* [DATA FOR ANALYSIS]
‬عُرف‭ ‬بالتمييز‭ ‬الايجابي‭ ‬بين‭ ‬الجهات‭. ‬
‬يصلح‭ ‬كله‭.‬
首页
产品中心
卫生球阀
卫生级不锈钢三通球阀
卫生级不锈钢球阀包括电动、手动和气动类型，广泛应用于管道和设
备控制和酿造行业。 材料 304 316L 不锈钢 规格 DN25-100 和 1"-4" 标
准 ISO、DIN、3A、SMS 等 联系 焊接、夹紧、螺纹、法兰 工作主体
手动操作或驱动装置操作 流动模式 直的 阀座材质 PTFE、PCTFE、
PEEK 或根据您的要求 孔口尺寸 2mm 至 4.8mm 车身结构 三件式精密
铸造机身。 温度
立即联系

--

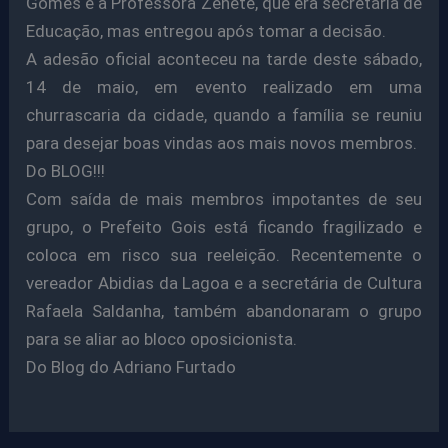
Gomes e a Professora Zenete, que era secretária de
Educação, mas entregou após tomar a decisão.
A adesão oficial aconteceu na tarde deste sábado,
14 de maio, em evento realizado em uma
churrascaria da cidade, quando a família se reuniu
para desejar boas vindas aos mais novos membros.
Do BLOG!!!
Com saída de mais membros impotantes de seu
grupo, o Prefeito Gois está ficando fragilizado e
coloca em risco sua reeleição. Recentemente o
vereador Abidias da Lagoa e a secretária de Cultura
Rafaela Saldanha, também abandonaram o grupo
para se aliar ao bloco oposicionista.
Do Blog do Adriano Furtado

* [TASK DESCRIPTION] In the entries above, the lines from the one bearing "churrascaria da cidade, quando" up to and including the one bearing "vereador Abidias da" should be transcribed exactly; no other line is wanted.

* [ANSWER BELOW]
churrascaria da cidade, quando a família se reuniu
para desejar boas vindas aos mais novos membros.
Do BLOG!!!
Com saída de mais membros impotantes de seu
grupo, o Prefeito Gois está ficando fragilizado e
coloca em risco sua reeleição. Recentemente o
vereador Abidias da Lagoa e a secretária de Cultura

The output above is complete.